SIIM: Siegel details wish list for next-generation PACS
ORLANDO, Fla.—Samuel J. Dwyer, PhD, the father of PACS, might be surprised by the slow rate of innovation in PACS, RIS and speech recognition systems, Eliot L. Siegel, MD, told the audience during the 2012 Dwyer Lecture June 8 at the annual meeting of the Society for Imaging Informatics in Medicine (SIIM). While Siegel outlined his specifications for a next-generation PACS, Paul J. Chang, MD, was much less patient, stating: “I want it now.”
In fact, Chang, vice chair of radiology informatics at the University of Chicago, argued that radiology needs next-generation technology to survive further commoditization of the specialty.
Siegel, vice chair of radiology at the University of Maryland School of Medicine in Baltimore, and colleagues are prepping to replace a PACS purchased in 1991 and looking for a smart system. The capabilities of a smart PACS differ quite dramatically from those of current models, he said.
Smart storage topped Siegel’s list of must-have features. Despite the hefty purchase price of $800,000, the medical center’s initial 1 terabyte of storage has not withstood the test of time. Current archive models force data silos and don’t allow migration from previous media. It is not user-friendly, cost-effective or efficient.
High performance, reliability and affordability are important, said Siegel. “I do not want to have to worry about storage. I want to use software to automate updating.” Currently, radiology may feel hamstrung by storage, but Siegel posed that radiology should be able to consume storage as a commodity. Smart storage should support the needs of radiology, nuclear medicine, cardiology and dermatology, and “trick” modalities into believing the archive is its own storage.

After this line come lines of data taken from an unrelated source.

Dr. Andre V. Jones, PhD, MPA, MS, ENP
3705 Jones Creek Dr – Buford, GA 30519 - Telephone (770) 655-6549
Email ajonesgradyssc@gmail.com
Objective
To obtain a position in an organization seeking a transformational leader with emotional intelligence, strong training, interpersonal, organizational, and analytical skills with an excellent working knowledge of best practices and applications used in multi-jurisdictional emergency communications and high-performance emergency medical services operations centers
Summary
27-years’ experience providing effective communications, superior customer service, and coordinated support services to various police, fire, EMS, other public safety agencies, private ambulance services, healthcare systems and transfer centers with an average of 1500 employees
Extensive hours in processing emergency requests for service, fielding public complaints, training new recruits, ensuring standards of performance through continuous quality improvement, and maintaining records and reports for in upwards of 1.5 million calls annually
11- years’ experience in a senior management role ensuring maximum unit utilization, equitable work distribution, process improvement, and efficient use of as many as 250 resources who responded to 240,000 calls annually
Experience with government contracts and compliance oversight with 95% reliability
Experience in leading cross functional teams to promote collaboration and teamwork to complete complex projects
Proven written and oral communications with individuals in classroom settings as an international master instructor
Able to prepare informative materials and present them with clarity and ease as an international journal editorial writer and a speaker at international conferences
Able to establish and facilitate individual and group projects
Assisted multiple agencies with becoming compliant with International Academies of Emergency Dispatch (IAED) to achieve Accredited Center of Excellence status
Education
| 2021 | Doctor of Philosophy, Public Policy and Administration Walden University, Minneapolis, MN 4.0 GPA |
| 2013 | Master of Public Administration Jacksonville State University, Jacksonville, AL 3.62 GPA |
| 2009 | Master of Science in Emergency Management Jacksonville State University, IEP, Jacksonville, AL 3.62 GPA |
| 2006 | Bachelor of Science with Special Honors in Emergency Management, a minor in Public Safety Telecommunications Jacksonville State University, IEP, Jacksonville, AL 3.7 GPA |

In the last two years, critical results communication has bubbled to the surface to become a top tier priority. Yet these processes remain painstakingly manual and inefficient. Siegel and colleagues, like their peers across the U.S., document phone communication of critical results in reports. But in 20 to 25 percent of cases, the referring physician does not follow up, sparking a manual chain of events with radiology checking back after one month to determine follow-up. “We need to close the communication loop. That process should be automated,” said Siegel.
PACS inefficiencies extend into reporting. Radiologists have to dictate or type measurements made at the workstation into the report. Smart technology can improve the process. That is, the workstation could help the radiologist follow the progress of disease. Workstation-driven template reporting could allow the radiologists to record and correlate data.

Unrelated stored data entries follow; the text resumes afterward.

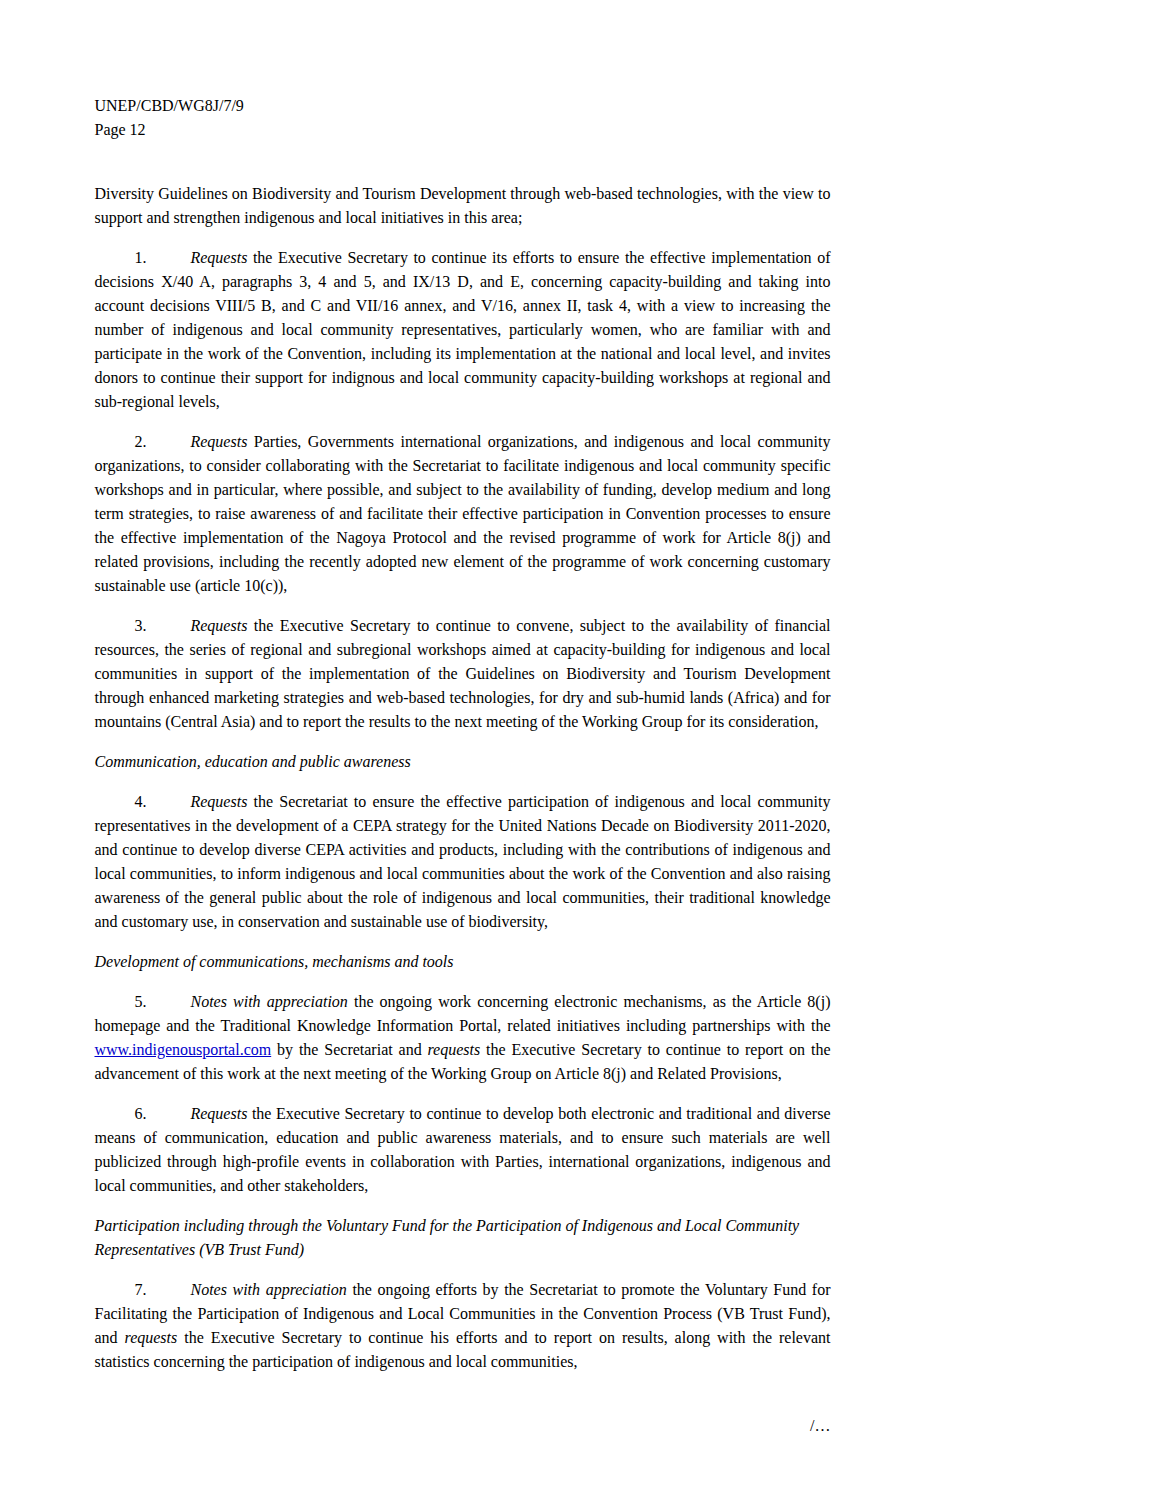UNEP/CBD/WG8J/7/9
Page 12
Diversity Guidelines on Biodiversity and Tourism Development through web-based technologies, with the view to support and strengthen indigenous and local initiatives in this area;
1. Requests the Executive Secretary to continue its efforts to ensure the effective implementation of decisions X/40 A, paragraphs 3, 4 and 5, and IX/13 D, and E, concerning capacity-building and taking into account decisions VIII/5 B, and C and VII/16 annex, and V/16, annex II, task 4, with a view to increasing the number of indigenous and local community representatives, particularly women, who are familiar with and participate in the work of the Convention, including its implementation at the national and local level, and invites donors to continue their support for indignous and local community capacity-building workshops at regional and sub-regional levels,
2. Requests Parties, Governments international organizations, and indigenous and local community organizations, to consider collaborating with the Secretariat to facilitate indigenous and local community specific workshops and in particular, where possible, and subject to the availability of funding, develop medium and long term strategies, to raise awareness of and facilitate their effective participation in Convention processes to ensure the effective implementation of the Nagoya Protocol and the revised programme of work for Article 8(j) and related provisions, including the recently adopted new element of the programme of work concerning customary sustainable use (article 10(c)),
3. Requests the Executive Secretary to continue to convene, subject to the availability of financial resources, the series of regional and subregional workshops aimed at capacity-building for indigenous and local communities in support of the implementation of the Guidelines on Biodiversity and Tourism Development through enhanced marketing strategies and web-based technologies, for dry and sub-humid lands (Africa) and for mountains (Central Asia) and to report the results to the next meeting of the Working Group for its consideration,
Communication, education and public awareness
4. Requests the Secretariat to ensure the effective participation of indigenous and local community representatives in the development of a CEPA strategy for the United Nations Decade on Biodiversity 2011-2020, and continue to develop diverse CEPA activities and products, including with the contributions of indigenous and local communities, to inform indigenous and local communities about the work of the Convention and also raising awareness of the general public about the role of indigenous and local communities, their traditional knowledge and customary use, in conservation and sustainable use of biodiversity,
Development of communications, mechanisms and tools
5. Notes with appreciation the ongoing work concerning electronic mechanisms, as the Article 8(j) homepage and the Traditional Knowledge Information Portal, related initiatives including partnerships with the www.indigenousportal.com by the Secretariat and requests the Executive Secretary to continue to report on the advancement of this work at the next meeting of the Working Group on Article 8(j) and Related Provisions,
6. Requests the Executive Secretary to continue to develop both electronic and traditional and diverse means of communication, education and public awareness materials, and to ensure such materials are well publicized through high-profile events in collaboration with Parties, international organizations, indigenous and local communities, and other stakeholders,
Participation including through the Voluntary Fund for the Participation of Indigenous and Local Community Representatives (VB Trust Fund)
7. Notes with appreciation the ongoing efforts by the Secretariat to promote the Voluntary Fund for Facilitating the Participation of Indigenous and Local Communities in the Convention Process (VB Trust Fund), and requests the Executive Secretary to continue his efforts and to report on results, along with the relevant statistics concerning the participation of indigenous and local communities,
/…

Siegel, along with every colleague exhausted by infinite mouse clicks, also anticipates the advent of new interface devices—with PACS software adapting to the capabilities provided by these devices.
Smart PACS should include features to minimize frustrations, said Siegel. Server-side rendering could reduce or eliminate wait time associated with image delivery. While current hanging protocols force radiologists to repeat the same steps, advanced protocols could adapt to the specific study and individual radiologist’s preferences.
Also appearing on Siegel’s wish list is workstation-consumable CME. Journal articles with full DICOM datasets could be integrated into the workstation to boost learning and knowledge, offered Siegel.
An ongoing complaint in the informatics world is lack of interoperability. “We are looking for a PACS that really plays well with other apps,” said Siegel. In a nod to the millennial generation, he pondered the possibility of an iTunes store for imaging apps. He also contended that PACS should be able to output imaging data to the personal health record, and perhaps, ultimately, to Facebook.
Lastly, the need for increased efficiency is paramount in imaging. Although current business analytics tools perform admirably in terms of monitoring performance metrics such as turnaround time, they don’t make radiologists faster.
“I want clinical analytics that will help me be faster, more effective and safer,” said Siegel. An automated radiology resident could provide contextual clinical data at the point of care and present the information in a rapidly consumable manner. This graphical digital patient summary could include pathology results, surgeries and eventually proteomic and genomic information.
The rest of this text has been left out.